Dorothy Boyle Huyck, 54, a Washington freelance writer who contributed articles on travel and conservation to newspapers and magazines, died of cancer Friday at the National Institue of Health.

For the past five years, she had been a contract worker with the National Park Service, and was writing a history of women employes of the Park Service at the time of her death.

Mrs. Huyck's articles had appeared in The New York Times, and the Smithsonian. She was the author of an article on trees that are found in the Washington area, which appeared in "American Forests," wrote about a family vacation, which was featured in The Christian Science Monitor, and contributed travel articles to The Washington Post.

She was a native of Madison, Wis., and graduated from Carleton College in Northfield, Minn., before coming to Washington in 1946.

Mrs.
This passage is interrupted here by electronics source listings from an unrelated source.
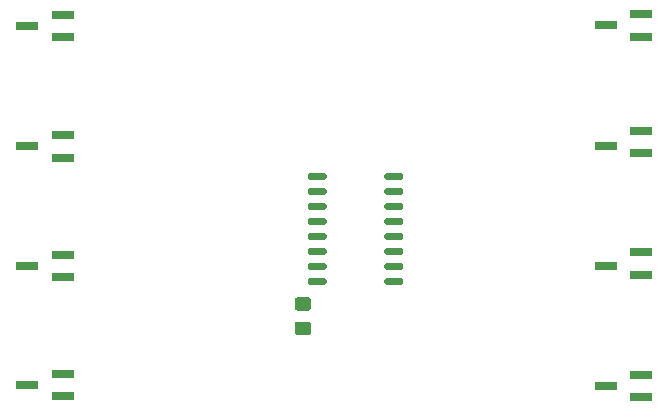
<source format=gbr>
%TF.GenerationSoftware,KiCad,Pcbnew,5.1.8*%
%TF.CreationDate,2020-12-26T20:56:00+01:00*%
%TF.ProjectId,charger2,63686172-6765-4723-922e-6b696361645f,rev?*%
%TF.SameCoordinates,Original*%
%TF.FileFunction,Paste,Bot*%
%TF.FilePolarity,Positive*%
%FSLAX46Y46*%
G04 Gerber Fmt 4.6, Leading zero omitted, Abs format (unit mm)*
G04 Created by KiCad (PCBNEW 5.1.8) date 2020-12-26 20:56:00*
%MOMM*%
%LPD*%
G01*
G04 APERTURE LIST*
%ADD10R,1.900000X0.800000*%
G04 APERTURE END LIST*
G36*
G01*
X24650000Y-101395000D02*
X24650000Y-101095000D01*
G75*
G02*
X24800000Y-100945000I150000J0D01*
G01*
X26100000Y-100945000D01*
G75*
G02*
X26250000Y-101095000I0J-150000D01*
G01*
X26250000Y-101395000D01*
G75*
G02*
X26100000Y-101545000I-150000J0D01*
G01*
X24800000Y-101545000D01*
G75*
G02*
X24650000Y-101395000I0J150000D01*
G01*
G37*
G36*
G01*
X24650000Y-100125000D02*
X24650000Y-99825000D01*
G75*
G02*
X24800000Y-99675000I150000J0D01*
G01*
X26100000Y-99675000D01*
G75*
G02*
X26250000Y-99825000I0J-150000D01*
G01*
X26250000Y-100125000D01*
G75*
G02*
X26100000Y-100275000I-150000J0D01*
G01*
X24800000Y-100275000D01*
G75*
G02*
X24650000Y-100125000I0J150000D01*
G01*
G37*
G36*
G01*
X24650000Y-98855000D02*
X24650000Y-98555000D01*
G75*
G02*
X24800000Y-98405000I150000J0D01*
G01*
X26100000Y-98405000D01*
G75*
G02*
X26250000Y-98555000I0J-150000D01*
G01*
X26250000Y-98855000D01*
G75*
G02*
X26100000Y-99005000I-150000J0D01*
G01*
X24800000Y-99005000D01*
G75*
G02*
X24650000Y-98855000I0J150000D01*
G01*
G37*
G36*
G01*
X24650000Y-97585000D02*
X24650000Y-97285000D01*
G75*
G02*
X24800000Y-97135000I150000J0D01*
G01*
X26100000Y-97135000D01*
G75*
G02*
X26250000Y-97285000I0J-150000D01*
G01*
X26250000Y-97585000D01*
G75*
G02*
X26100000Y-97735000I-150000J0D01*
G01*
X24800000Y-97735000D01*
G75*
G02*
X24650000Y-97585000I0J150000D01*
G01*
G37*
G36*
G01*
X24650000Y-96315000D02*
X24650000Y-96015000D01*
G75*
G02*
X24800000Y-95865000I150000J0D01*
G01*
X26100000Y-95865000D01*
G75*
G02*
X26250000Y-96015000I0J-150000D01*
G01*
X26250000Y-96315000D01*
G75*
G02*
X26100000Y-96465000I-150000J0D01*
G01*
X24800000Y-96465000D01*
G75*
G02*
X24650000Y-96315000I0J150000D01*
G01*
G37*
G36*
G01*
X24650000Y-95045000D02*
X24650000Y-94745000D01*
G75*
G02*
X24800000Y-94595000I150000J0D01*
G01*
X26100000Y-94595000D01*
G75*
G02*
X26250000Y-94745000I0J-150000D01*
G01*
X26250000Y-95045000D01*
G75*
G02*
X26100000Y-95195000I-150000J0D01*
G01*
X24800000Y-95195000D01*
G75*
G02*
X24650000Y-95045000I0J150000D01*
G01*
G37*
G36*
G01*
X24650000Y-93775000D02*
X24650000Y-93475000D01*
G75*
G02*
X24800000Y-93325000I150000J0D01*
G01*
X26100000Y-93325000D01*
G75*
G02*
X26250000Y-93475000I0J-150000D01*
G01*
X26250000Y-93775000D01*
G75*
G02*
X26100000Y-93925000I-150000J0D01*
G01*
X24800000Y-93925000D01*
G75*
G02*
X24650000Y-93775000I0J150000D01*
G01*
G37*
G36*
G01*
X24650000Y-92505000D02*
X24650000Y-92205000D01*
G75*
G02*
X24800000Y-92055000I150000J0D01*
G01*
X26100000Y-92055000D01*
G75*
G02*
X26250000Y-92205000I0J-150000D01*
G01*
X26250000Y-92505000D01*
G75*
G02*
X26100000Y-92655000I-150000J0D01*
G01*
X24800000Y-92655000D01*
G75*
G02*
X24650000Y-92505000I0J150000D01*
G01*
G37*
G36*
G01*
X18150000Y-92505000D02*
X18150000Y-92205000D01*
G75*
G02*
X18300000Y-92055000I150000J0D01*
G01*
X19600000Y-92055000D01*
G75*
G02*
X19750000Y-92205000I0J-150000D01*
G01*
X19750000Y-92505000D01*
G75*
G02*
X19600000Y-92655000I-150000J0D01*
G01*
X18300000Y-92655000D01*
G75*
G02*
X18150000Y-92505000I0J150000D01*
G01*
G37*
G36*
G01*
X18150000Y-93775000D02*
X18150000Y-93475000D01*
G75*
G02*
X18300000Y-93325000I150000J0D01*
G01*
X19600000Y-93325000D01*
G75*
G02*
X19750000Y-93475000I0J-150000D01*
G01*
X19750000Y-93775000D01*
G75*
G02*
X19600000Y-93925000I-150000J0D01*
G01*
X18300000Y-93925000D01*
G75*
G02*
X18150000Y-93775000I0J150000D01*
G01*
G37*
G36*
G01*
X18150000Y-95045000D02*
X18150000Y-94745000D01*
G75*
G02*
X18300000Y-94595000I150000J0D01*
G01*
X19600000Y-94595000D01*
G75*
G02*
X19750000Y-94745000I0J-150000D01*
G01*
X19750000Y-95045000D01*
G75*
G02*
X19600000Y-95195000I-150000J0D01*
G01*
X18300000Y-95195000D01*
G75*
G02*
X18150000Y-95045000I0J150000D01*
G01*
G37*
G36*
G01*
X18150000Y-96315000D02*
X18150000Y-96015000D01*
G75*
G02*
X18300000Y-95865000I150000J0D01*
G01*
X19600000Y-95865000D01*
G75*
G02*
X19750000Y-96015000I0J-150000D01*
G01*
X19750000Y-96315000D01*
G75*
G02*
X19600000Y-96465000I-150000J0D01*
G01*
X18300000Y-96465000D01*
G75*
G02*
X18150000Y-96315000I0J150000D01*
G01*
G37*
G36*
G01*
X18150000Y-97585000D02*
X18150000Y-97285000D01*
G75*
G02*
X18300000Y-97135000I150000J0D01*
G01*
X19600000Y-97135000D01*
G75*
G02*
X19750000Y-97285000I0J-150000D01*
G01*
X19750000Y-97585000D01*
G75*
G02*
X19600000Y-97735000I-150000J0D01*
G01*
X18300000Y-97735000D01*
G75*
G02*
X18150000Y-97585000I0J150000D01*
G01*
G37*
G36*
G01*
X18150000Y-98855000D02*
X18150000Y-98555000D01*
G75*
G02*
X18300000Y-98405000I150000J0D01*
G01*
X19600000Y-98405000D01*
G75*
G02*
X19750000Y-98555000I0J-150000D01*
G01*
X19750000Y-98855000D01*
G75*
G02*
X19600000Y-99005000I-150000J0D01*
G01*
X18300000Y-99005000D01*
G75*
G02*
X18150000Y-98855000I0J150000D01*
G01*
G37*
G36*
G01*
X18150000Y-100125000D02*
X18150000Y-99825000D01*
G75*
G02*
X18300000Y-99675000I150000J0D01*
G01*
X19600000Y-99675000D01*
G75*
G02*
X19750000Y-99825000I0J-150000D01*
G01*
X19750000Y-100125000D01*
G75*
G02*
X19600000Y-100275000I-150000J0D01*
G01*
X18300000Y-100275000D01*
G75*
G02*
X18150000Y-100125000I0J150000D01*
G01*
G37*
G36*
G01*
X18150000Y-101395000D02*
X18150000Y-101095000D01*
G75*
G02*
X18300000Y-100945000I150000J0D01*
G01*
X19600000Y-100945000D01*
G75*
G02*
X19750000Y-101095000I0J-150000D01*
G01*
X19750000Y-101395000D01*
G75*
G02*
X19600000Y-101545000I-150000J0D01*
G01*
X18300000Y-101545000D01*
G75*
G02*
X18150000Y-101395000I0J150000D01*
G01*
G37*
G36*
G01*
X18190001Y-103720000D02*
X17289999Y-103720000D01*
G75*
G02*
X17040000Y-103470001I0J249999D01*
G01*
X17040000Y-102819999D01*
G75*
G02*
X17289999Y-102570000I249999J0D01*
G01*
X18190001Y-102570000D01*
G75*
G02*
X18440000Y-102819999I0J-249999D01*
G01*
X18440000Y-103470001D01*
G75*
G02*
X18190001Y-103720000I-249999J0D01*
G01*
G37*
G36*
G01*
X18190001Y-105770000D02*
X17289999Y-105770000D01*
G75*
G02*
X17040000Y-105520001I0J249999D01*
G01*
X17040000Y-104869999D01*
G75*
G02*
X17289999Y-104620000I249999J0D01*
G01*
X18190001Y-104620000D01*
G75*
G02*
X18440000Y-104869999I0J-249999D01*
G01*
X18440000Y-105520001D01*
G75*
G02*
X18190001Y-105770000I-249999J0D01*
G01*
G37*
D10*
X-2600000Y-98950000D03*
X-2600000Y-100850000D03*
X-5600000Y-99900000D03*
X-2600000Y-109050000D03*
X-2600000Y-110950000D03*
X-5600000Y-110000000D03*
X46400000Y-98750000D03*
X46400000Y-100650000D03*
X43400000Y-99916666D03*
X46400000Y-109150000D03*
X46400000Y-111050000D03*
X43400000Y-110100000D03*
X-5600000Y-89800000D03*
X-2600000Y-90750000D03*
X-2600000Y-88850000D03*
X-5600000Y-79600000D03*
X-2600000Y-80550000D03*
X-2600000Y-78650000D03*
X43400000Y-89733333D03*
X46400000Y-90350000D03*
X46400000Y-88450000D03*
X43400000Y-79550000D03*
X46400000Y-80500000D03*
X46400000Y-78600000D03*
M02*

</source>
Huyck worked for the State Department from 1946 to 1951 as a liaison officer to agricultural agencies.She was a camping consultant to the National Park Service from 1962 to 1967 and helped write portions of camp ground directories.

She was a member of St. Peter's Episcopal Church in Arlington.

Survivors include her husband of 32 years, Earl, of the home in Bethesda; two daughters, Heather, of Glen Echo, Md., and Holly, of Berkeley, Calif., and a sister, Elizabeth-Jo Boyle Rule, of Denver, Colo.

The family suggests that expressions of sympathy be in the form of contributions to the Dorothy Boyle Huyck Memorial Fund for Women's Theological Education at the Virginia Theological Seminary in Alexandria, NOW for the Equal Rights Amendment, or the American Cancer Society.